Task requirements - For every one of the records, set out its text as a numbered list of lines, leaving out any blank lines.

Data items
====

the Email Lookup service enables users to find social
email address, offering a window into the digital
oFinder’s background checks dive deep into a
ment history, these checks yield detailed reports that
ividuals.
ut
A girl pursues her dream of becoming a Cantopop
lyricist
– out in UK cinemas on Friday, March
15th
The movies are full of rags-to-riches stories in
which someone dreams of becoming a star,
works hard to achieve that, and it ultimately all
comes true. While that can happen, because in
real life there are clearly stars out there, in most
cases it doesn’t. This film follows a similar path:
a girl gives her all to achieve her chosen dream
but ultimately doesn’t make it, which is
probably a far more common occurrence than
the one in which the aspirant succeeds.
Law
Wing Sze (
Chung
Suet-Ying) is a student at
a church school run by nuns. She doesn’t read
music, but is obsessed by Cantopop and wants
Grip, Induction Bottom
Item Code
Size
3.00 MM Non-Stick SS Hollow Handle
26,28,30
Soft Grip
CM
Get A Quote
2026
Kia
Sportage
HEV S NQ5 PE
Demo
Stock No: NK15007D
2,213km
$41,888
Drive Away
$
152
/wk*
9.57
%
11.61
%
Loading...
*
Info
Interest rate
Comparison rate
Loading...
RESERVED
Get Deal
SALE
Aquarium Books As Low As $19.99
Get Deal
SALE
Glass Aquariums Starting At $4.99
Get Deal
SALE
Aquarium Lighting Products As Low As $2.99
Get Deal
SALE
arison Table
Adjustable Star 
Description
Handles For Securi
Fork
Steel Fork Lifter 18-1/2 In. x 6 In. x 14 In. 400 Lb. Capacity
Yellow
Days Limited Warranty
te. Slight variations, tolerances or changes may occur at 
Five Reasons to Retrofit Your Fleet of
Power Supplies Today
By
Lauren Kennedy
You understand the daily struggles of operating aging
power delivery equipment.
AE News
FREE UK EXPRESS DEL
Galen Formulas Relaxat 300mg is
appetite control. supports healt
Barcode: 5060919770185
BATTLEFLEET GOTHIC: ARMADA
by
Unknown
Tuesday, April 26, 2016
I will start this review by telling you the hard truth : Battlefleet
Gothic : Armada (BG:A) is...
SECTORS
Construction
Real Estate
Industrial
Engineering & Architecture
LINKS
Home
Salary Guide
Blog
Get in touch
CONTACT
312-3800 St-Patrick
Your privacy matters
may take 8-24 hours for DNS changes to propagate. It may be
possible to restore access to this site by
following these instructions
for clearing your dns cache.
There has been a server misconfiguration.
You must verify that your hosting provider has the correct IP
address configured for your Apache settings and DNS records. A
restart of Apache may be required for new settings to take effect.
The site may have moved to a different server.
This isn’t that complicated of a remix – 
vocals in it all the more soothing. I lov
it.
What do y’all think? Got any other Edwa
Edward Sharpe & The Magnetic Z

====

Solution to this exercise -
1. the Email Lookup service enables users to find social
2. email address, offering a window into the digital
3. oFinder’s background checks dive deep into a
4. ment history, these checks yield detailed reports that
5. ividuals.
6. ut
7. A girl pursues her dream of becoming a Cantopop
8. lyricist
9. – out in UK cinemas on Friday, March
10. 15th
11. The movies are full of rags-to-riches stories in
12. which someone dreams of becoming a star,
13. works hard to achieve that, and it ultimately all
14. comes true. While that can happen, because in
15. real life there are clearly stars out there, in most
16. cases it doesn’t. This film follows a similar path:
17. a girl gives her all to achieve her chosen dream
18. but ultimately doesn’t make it, which is
19. probably a far more common occurrence than
20. the one in which the aspirant succeeds.
21. Law
22. Wing Sze (
23. Chung
24. Suet-Ying) is a student at
25. a church school run by nuns. She doesn’t read
26. music, but is obsessed by Cantopop and wants
27. Grip, Induction Bottom
28. Item Code
29. Size
30. 3.00 MM Non-Stick SS Hollow Handle
31. 26,28,30
32. Soft Grip
33. CM
34. Get A Quote
35. 2026
36. Kia
37. Sportage
38. HEV S NQ5 PE
39. Demo
40. Stock No: NK15007D
41. 2,213km
42. $41,888
43. Drive Away
44. $
45. 152
46. /wk*
47. 9.57
48. %
49. 11.61
50. %
51. Loading...
52. *
53. Info
54. Interest rate
55. Comparison rate
56. Loading...
57. RESERVED
58. Get Deal
59. SALE
60. Aquarium Books As Low As $19.99
61. Get Deal
62. SALE
63. Glass Aquariums Starting At $4.99
64. Get Deal
65. SALE
66. Aquarium Lighting Products As Low As $2.99
67. Get Deal
68. SALE
69. arison Table
70. Adjustable Star 
71. Description
72. Handles For Securi
73. Fork
74. Steel Fork Lifter 18-1/2 In. x 6 In. x 14 In. 400 Lb. Capacity
75. Yellow
76. Days Limited Warranty
77. te. Slight variations, tolerances or changes may occur at 
78. Five Reasons to Retrofit Your Fleet of
79. Power Supplies Today
80. By
81. Lauren Kennedy
82. You understand the daily struggles of operating aging
83. power delivery equipment.
84. AE News
85. FREE UK EXPRESS DEL
86. Galen Formulas Relaxat 300mg is
87. appetite control. supports healt
88. Barcode: 5060919770185
89. BATTLEFLEET GOTHIC: ARMADA
90. by
91. Unknown
92. Tuesday, April 26, 2016
93. I will start this review by telling you the hard truth : Battlefleet
94. Gothic : Armada (BG:A) is...
95. SECTORS
96. Construction
97. Real Estate
98. Industrial
99. Engineering & Architecture
100. LINKS
101. Home
102. Salary Guide
103. Blog
104. Get in touch
105. CONTACT
106. 312-3800 St-Patrick
107. Your privacy matters
108. may take 8-24 hours for DNS changes to propagate. It may be
109. possible to restore access to this site by
110. following these instructions
111. for clearing your dns cache.
112. There has been a server misconfiguration.
113. You must verify that your hosting provider has the correct IP
114. address configured for your Apache settings and DNS records. A
115. restart of Apache may be required for new settings to take effect.
116. The site may have moved to a different server.
117. This isn’t that complicated of a remix – 
118. vocals in it all the more soothing. I lov
119. it.
120. What do y’all think? Got any other Edwa
121. Edward Sharpe & The Magnetic Z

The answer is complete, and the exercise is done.